▸ **SUPPLIED PASSAGE**
+--
This began my “life of crime”.  I realized that no slingshot was going to work for me.  So, I purchased a BB gun at a garage sell.  This BB gun was only $6.  It turned out costing us $156 because my son shot the window out of our suburban the day I bought the gun.  This was not good.  This day, my husband was Mr. Hyde.  I seriously saved my son’s life this day.  He still owes me for that.

I practiced and practiced until I have became quite proficient with the BB gun.  I nailed a critter climbing my apple tree from about 200 feet away.  Of course that took about 30 pumps to get it that far.  I found that shooting the BB gun was a lot more affective and I didn’t have to run or get kicked, attacked, or stepped on.  It got to where all I would have to do is pump  the gun and the animals would start running.  I called them Pavlov’s critters because I trained them to run at the sound.  Now I have only one rule.  I only aim for the butt.  If I don’t have a good shot at the butt, I don’t take it.  I don’t want to mame the poor critters.  So I still do have some shred of decency left in me. (I just envisioned the scene where Luke Skywalker is telling Vader that there is still some good him and he knows he can be reformed).
+--
▸ **INPUT DATA**
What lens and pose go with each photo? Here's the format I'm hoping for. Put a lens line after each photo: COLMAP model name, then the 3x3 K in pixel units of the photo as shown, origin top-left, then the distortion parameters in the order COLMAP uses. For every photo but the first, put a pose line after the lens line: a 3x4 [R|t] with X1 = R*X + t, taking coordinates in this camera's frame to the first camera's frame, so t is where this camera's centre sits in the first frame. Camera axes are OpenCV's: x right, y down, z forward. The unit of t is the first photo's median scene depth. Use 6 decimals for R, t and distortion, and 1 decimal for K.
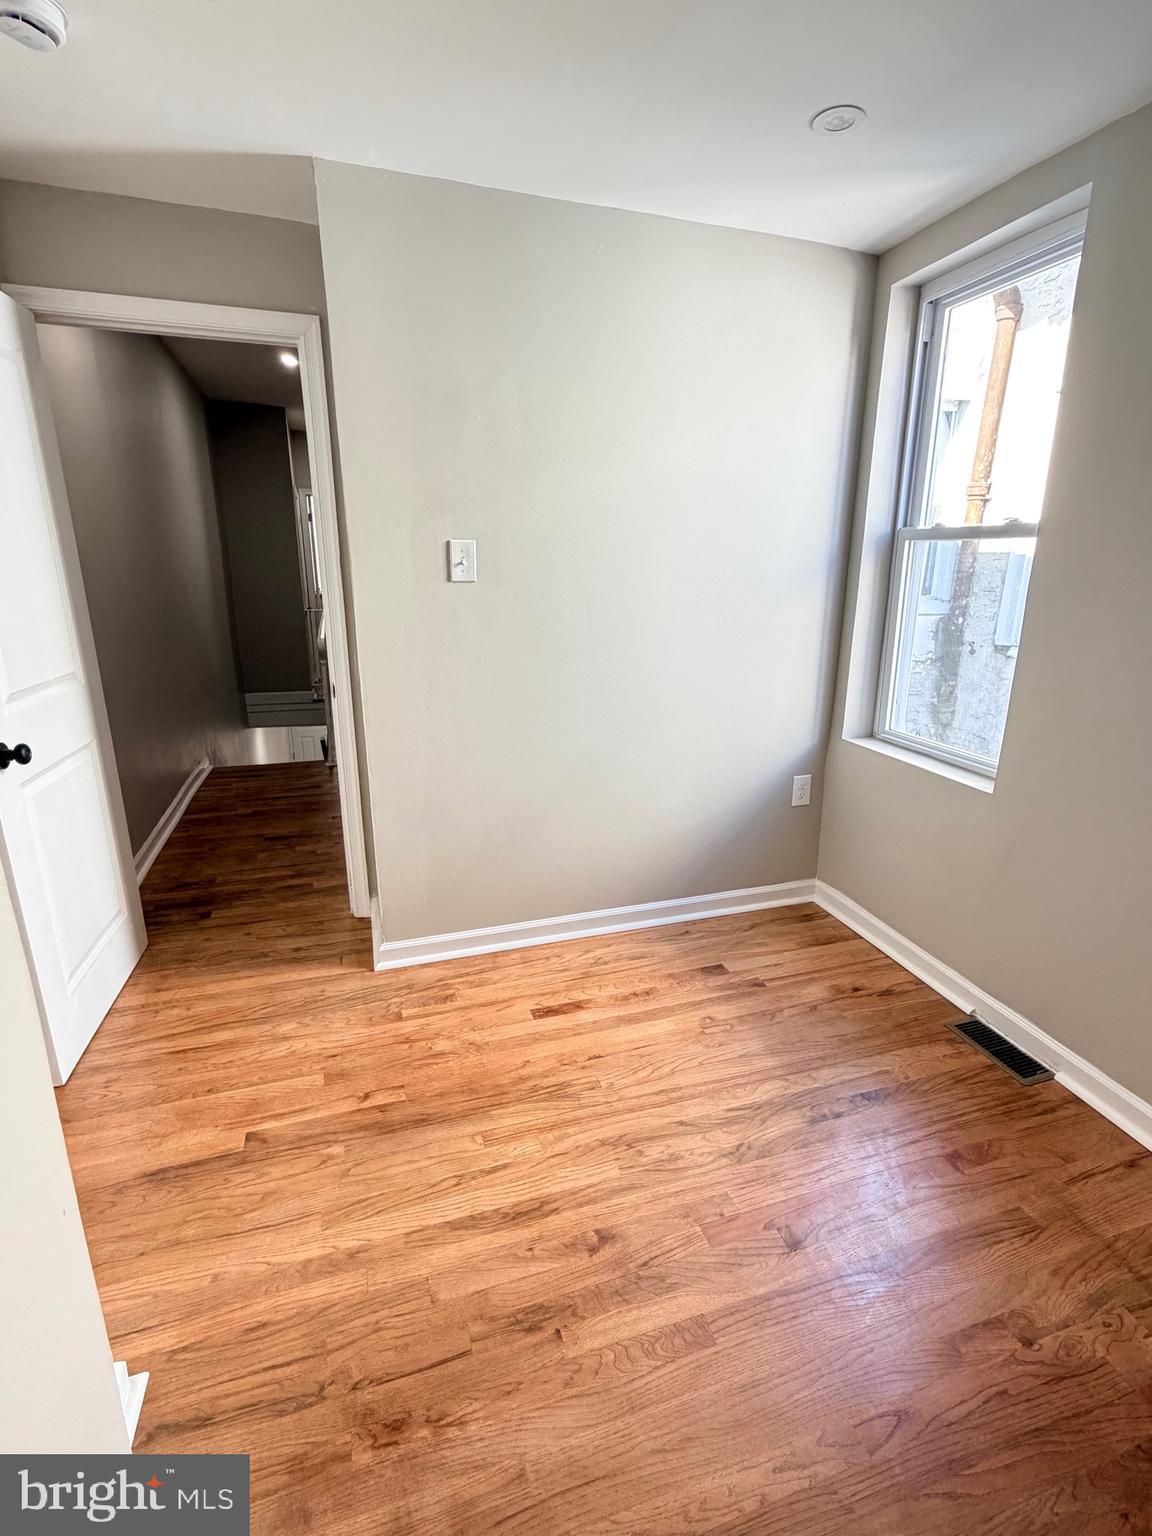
lens RADIAL K [[724.4, 0, 578.1], [0, 724.4, 766.7], [0, 0, 1]] dist [0.006371, 0.001361]
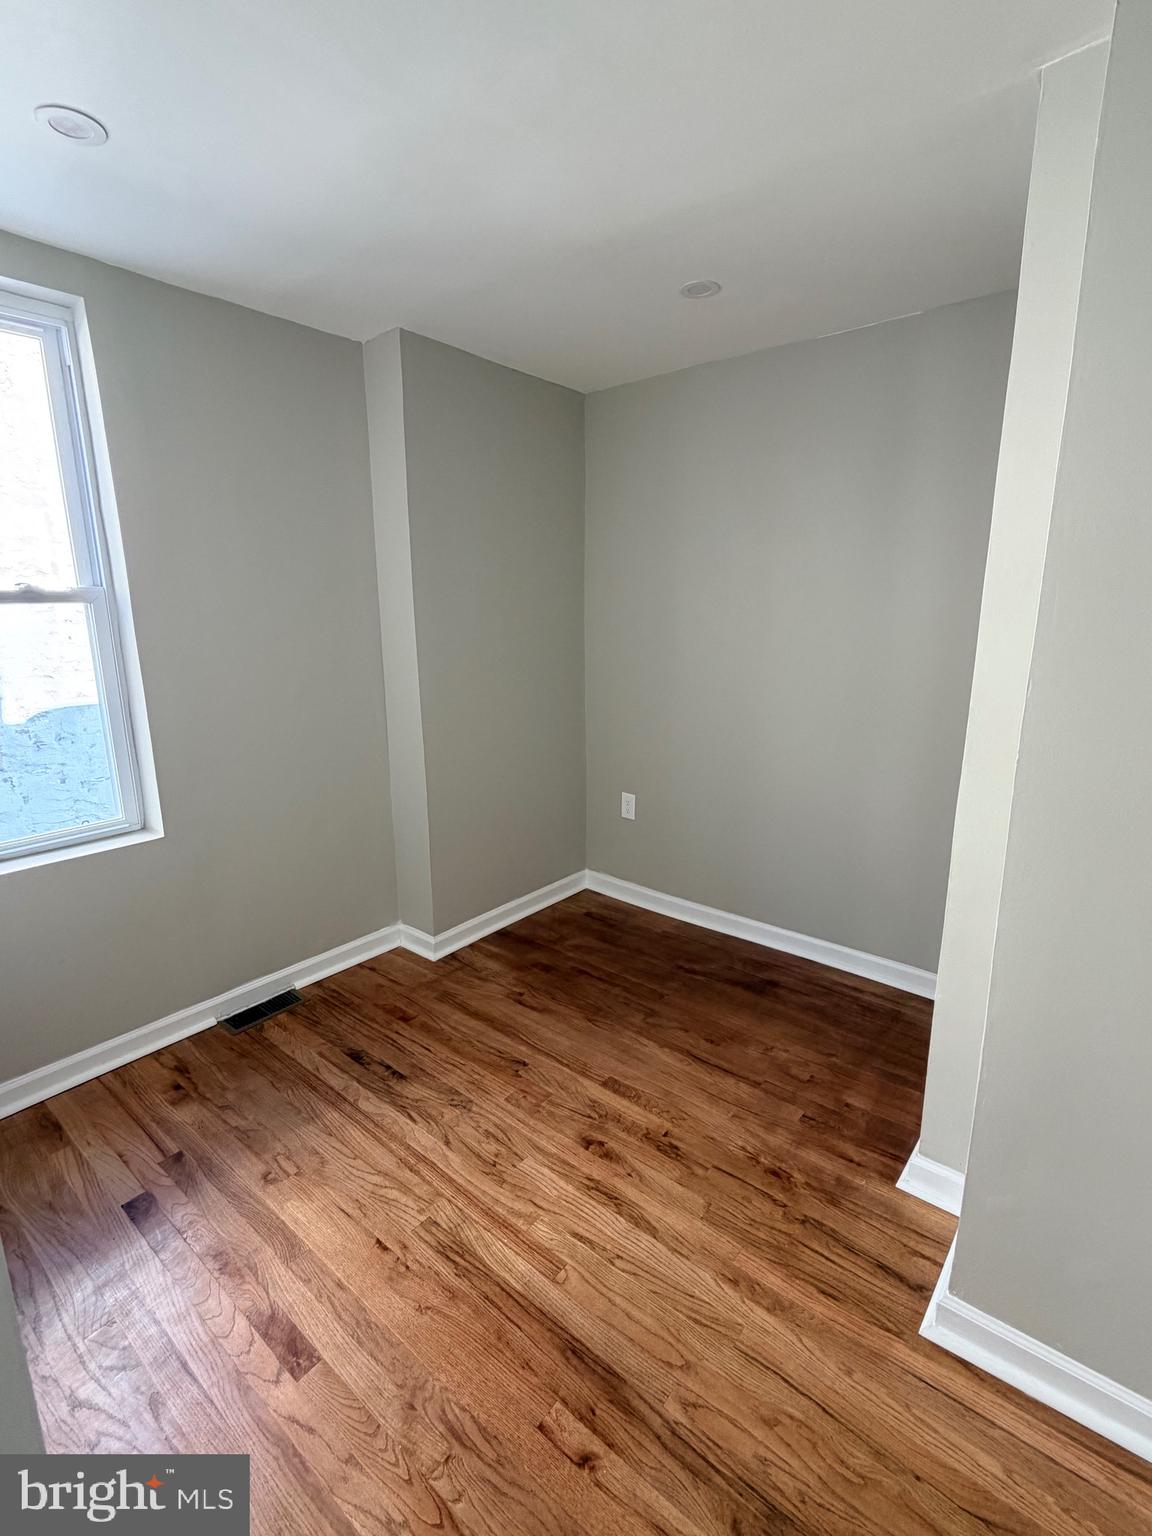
lens RADIAL K [[724.4, 0, 575.1], [0, 724.4, 763.8], [0, 0, 1]] dist [0.006371, 0.001361]
pose [[-0.536272, -0.195760, 0.821030, -0.801713], [0.235177, 0.899555, 0.368093, -0.402489], [-0.810620, 0.390485, -0.436368, 1.195677]]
+--
▸ **CHECK YOUR UNDERSTANDING**
a – For each statement, say whether it agrees with the BB gun account, answering yes or no and quoting the words from it that decide the matter: (i) The BB gun cost $6. (ii) The writer aims for the animals' heads. (iii) The writer's son shot out a window on the day the gun was bought.
b – According to the BB gun account, roughly how many pumps did it take to hit the critter in the apple tree?
c – Return the portion of the BB gun account starting at "I practiced and" and ending at "can be reformed).", copied word for word.

▸ **TASK-BY-TASK OUTPUTS**
a –
(i) Yes: "This BB gun was only $6."
(ii) No: "I only aim for the butt."
(iii) Yes: "my son shot the window out of our suburban the day I bought the gun."

b – About 30 pumps.

c –
I practiced and practiced until I have became quite proficient with the BB gun.  I nailed a critter climbing my apple tree from about 200 feet away.  Of course that took about 30 pumps to get it that far.  I found that shooting the BB gun was a lot more affective and I didn’t have to run or get kicked, attacked, or stepped on.  It got to where all I would have to do is pump  the gun and the animals would start running.  I called them Pavlov’s critters because I trained them to run at the sound.  Now I have only one rule.  I only aim for the butt.  If I don’t have a good shot at the butt, I don’t take it.  I don’t want to mame the poor critters.  So I still do have some shred of decency left in me. (I just envisioned the scene where Luke Skywalker is telling Vader that there is still some good him and he knows he can be reformed).